Set exercise. Copy out every line of the material below, keeping each one precisely as it appears.

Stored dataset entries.
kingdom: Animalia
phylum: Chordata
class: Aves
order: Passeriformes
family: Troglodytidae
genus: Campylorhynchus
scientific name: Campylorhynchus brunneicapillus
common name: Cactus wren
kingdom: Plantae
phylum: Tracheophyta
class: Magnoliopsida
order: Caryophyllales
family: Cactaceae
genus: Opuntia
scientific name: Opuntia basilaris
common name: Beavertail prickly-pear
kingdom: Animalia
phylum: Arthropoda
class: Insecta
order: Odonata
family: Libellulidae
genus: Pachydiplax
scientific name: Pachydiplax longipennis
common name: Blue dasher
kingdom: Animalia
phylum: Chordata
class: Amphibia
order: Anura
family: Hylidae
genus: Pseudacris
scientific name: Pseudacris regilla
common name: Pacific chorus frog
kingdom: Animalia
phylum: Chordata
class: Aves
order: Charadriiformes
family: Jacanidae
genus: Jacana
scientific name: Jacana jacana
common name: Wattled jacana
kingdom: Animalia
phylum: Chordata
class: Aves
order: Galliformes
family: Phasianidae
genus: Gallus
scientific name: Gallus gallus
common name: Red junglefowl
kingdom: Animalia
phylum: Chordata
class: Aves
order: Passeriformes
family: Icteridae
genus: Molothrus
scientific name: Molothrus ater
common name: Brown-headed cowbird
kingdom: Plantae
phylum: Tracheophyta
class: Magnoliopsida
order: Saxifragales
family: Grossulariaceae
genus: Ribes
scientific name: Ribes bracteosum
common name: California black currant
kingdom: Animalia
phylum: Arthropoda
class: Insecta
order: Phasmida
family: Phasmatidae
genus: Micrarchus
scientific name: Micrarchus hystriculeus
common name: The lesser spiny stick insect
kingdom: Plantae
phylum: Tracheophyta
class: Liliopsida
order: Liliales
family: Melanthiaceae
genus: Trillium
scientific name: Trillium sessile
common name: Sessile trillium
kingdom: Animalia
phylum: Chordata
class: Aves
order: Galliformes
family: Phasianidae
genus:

Solution for this exercise.
kingdom: Animalia
phylum: Chordata
class: Aves
order: Passeriformes
family: Troglodytidae
genus: Campylorhynchus
scientific name: Campylorhynchus brunneicapillus
common name: Cactus wren
kingdom: Plantae
phylum: Tracheophyta
class: Magnoliopsida
order: Caryophyllales
family: Cactaceae
genus: Opuntia
scientific name: Opuntia basilaris
common name: Beavertail prickly-pear
kingdom: Animalia
phylum: Arthropoda
class: Insecta
order: Odonata
family: Libellulidae
genus: Pachydiplax
scientific name: Pachydiplax longipennis
common name: Blue dasher
kingdom: Animalia
phylum: Chordata
class: Amphibia
order: Anura
family: Hylidae
genus: Pseudacris
scientific name: Pseudacris regilla
common name: Pacific chorus frog
kingdom: Animalia
phylum: Chordata
class: Aves
order: Charadriiformes
family: Jacanidae
genus: Jacana
scientific name: Jacana jacana
common name: Wattled jacana
kingdom: Animalia
phylum: Chordata
class: Aves
order: Galliformes
family: Phasianidae
genus: Gallus
scientific name: Gallus gallus
common name: Red junglefowl
kingdom: Animalia
phylum: Chordata
class: Aves
order: Passeriformes
family: Icteridae
genus: Molothrus
scientific name: Molothrus ater
common name: Brown-headed cowbird
kingdom: Plantae
phylum: Tracheophyta
class: Magnoliopsida
order: Saxifragales
family: Grossulariaceae
genus: Ribes
scientific name: Ribes bracteosum
common name: California black currant
kingdom: Animalia
phylum: Arthropoda
class: Insecta
order: Phasmida
family: Phasmatidae
genus: Micrarchus
scientific name: Micrarchus hystriculeus
common name: The lesser spiny stick insect
kingdom: Plantae
phylum: Tracheophyta
class: Liliopsida
order: Liliales
family: Melanthiaceae
genus: Trillium
scientific name: Trillium sessile
common name: Sessile trillium
kingdom: Animalia
phylum: Chordata
class: Aves
order: Galliformes
family: Phasianidae
genus:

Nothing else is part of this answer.